To go back to my 1980’s degree course, which, as I mentioned, was pretty awful, it kind of inculcated in me this weird, treasonous suspicion (alongside, concomitantly and perversely, a desperate love) of the whole project of painting and how it was this super arrogant concern in those days that was really snooty about any other way of making work. Back then we all had low level ambitions that revolved around Cork Street and the London commercial market, ‘getting a gallery’: showing and selling and that was kind of about it.

Paul Becker, 'Tutor', 2019, oil on canvas, 60 x 39 cm.

I knew I wanted to paint but I also knew I was suspicious of the white cube and the connection with the market and eventually the way I found I could deal with this (apart from hardly ever showing my work in galleries) was through my writing and how I could immediately disseminate it for free. Almost as soon as I began to write I began to work with other people. I met Francesco Pedraglio when we were both at the HMI and we have always worked together since. He’s like the dream collaborator. His urgency and energy. He is deeply critical but also hugely positive. The work I did with him and Form Content was super enjoyable. And for the last two years we have been working on a beautiful anthology with Kate Briggs, an extrapolation on her unprecedented book This Little Art (Fitzcarraldo, 2017) which gathers essays by many authors –translators, artists, editors, and poets– who relate to translation as a task that demands its own specificity.

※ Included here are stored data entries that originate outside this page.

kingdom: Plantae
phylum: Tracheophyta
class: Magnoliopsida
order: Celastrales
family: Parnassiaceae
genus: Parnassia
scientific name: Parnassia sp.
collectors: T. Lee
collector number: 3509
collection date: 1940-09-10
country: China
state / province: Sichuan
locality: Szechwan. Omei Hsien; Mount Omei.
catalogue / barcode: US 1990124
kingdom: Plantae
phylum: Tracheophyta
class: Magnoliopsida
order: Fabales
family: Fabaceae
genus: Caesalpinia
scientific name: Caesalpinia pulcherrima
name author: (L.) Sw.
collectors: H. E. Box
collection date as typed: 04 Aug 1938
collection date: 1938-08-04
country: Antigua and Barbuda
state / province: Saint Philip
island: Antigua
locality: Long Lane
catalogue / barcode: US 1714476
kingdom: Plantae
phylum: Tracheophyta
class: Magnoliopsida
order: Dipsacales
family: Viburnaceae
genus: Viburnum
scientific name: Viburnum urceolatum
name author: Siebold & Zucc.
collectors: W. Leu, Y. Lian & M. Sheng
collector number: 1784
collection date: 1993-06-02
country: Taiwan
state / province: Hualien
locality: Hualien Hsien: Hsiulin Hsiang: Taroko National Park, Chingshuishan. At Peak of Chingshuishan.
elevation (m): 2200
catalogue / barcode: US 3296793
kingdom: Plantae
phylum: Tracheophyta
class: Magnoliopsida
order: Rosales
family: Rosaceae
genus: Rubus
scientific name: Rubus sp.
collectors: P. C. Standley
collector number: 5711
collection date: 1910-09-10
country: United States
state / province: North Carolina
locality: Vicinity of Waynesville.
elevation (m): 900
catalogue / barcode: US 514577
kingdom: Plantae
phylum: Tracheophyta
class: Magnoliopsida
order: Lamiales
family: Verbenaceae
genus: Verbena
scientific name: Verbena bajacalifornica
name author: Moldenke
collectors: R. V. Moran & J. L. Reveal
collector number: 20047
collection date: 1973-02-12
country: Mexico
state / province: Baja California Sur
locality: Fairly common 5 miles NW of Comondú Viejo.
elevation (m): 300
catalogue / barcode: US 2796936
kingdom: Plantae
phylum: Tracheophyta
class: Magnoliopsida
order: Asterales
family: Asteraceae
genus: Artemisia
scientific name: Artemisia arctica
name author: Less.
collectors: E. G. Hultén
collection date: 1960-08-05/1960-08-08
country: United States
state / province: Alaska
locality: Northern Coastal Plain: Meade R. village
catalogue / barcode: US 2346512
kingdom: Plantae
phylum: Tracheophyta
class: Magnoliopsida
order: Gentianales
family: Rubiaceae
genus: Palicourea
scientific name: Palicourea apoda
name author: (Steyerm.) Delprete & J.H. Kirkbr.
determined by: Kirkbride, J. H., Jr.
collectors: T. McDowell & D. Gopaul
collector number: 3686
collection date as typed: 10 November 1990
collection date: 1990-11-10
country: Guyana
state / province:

I have been lucky mostly that my collaborators have been so amazing. My collaboration with Johannes Maier, the filmmaker was so easy because he is such a beautiful soul. The work Nadia and I did with Tess Denman-Cleaver on performances based on original translations of Robert Walser juvenilia was brilliant. Not all my collaborations have been successful. Starting a gallery called Drop City, in Newcastle ended up as an unmitigated disaster. I have made a really intense album of music with Luke McCreadie, with our band, War Dr. Only four people have heard it on Spotify but I think it’s one of the best things I have ever done. I am the guitarist and can barely play. It is just like the painting. The mistakes are the thing. How you strategize to properly redeploy them, recycle them.

Paul Becker, 'Bald King', 2019, oil on canvas, 40 x 33 cm
Future

What are you currently working on or thinking about?

I am trying to turn some of the Kink in the Arc into an actual publishable novel and am trying and failing to find an actual publisher. I understand the problem. It is a difficult project for publishers to get their heads around. I have no studio at the moment so I am drawing with coloured pencils on a small table, when my children are asleep. I miss oil painting something terrible. And showing paintings! We spoke in our correspondence regarding my moaning about the 'low level ambitions' of painters like myself in the 80’s and 90’s and you said there was 'a satisfying simplicity in making paintings and showing them that didnt have to be mercenary' which really hit home and yes, I would really love to see some of my paintings with lots of space on a wall, in a gallery. But mostly I am working on loving my two boys all day long. I have come to parenthood late in life and I find it agrees with me.

Paul Becker, 'Swallowtail', 2019, oil on linen, 40.5 x 48 cm.
This conversation took place with Fay Nicolson via email during April 2021.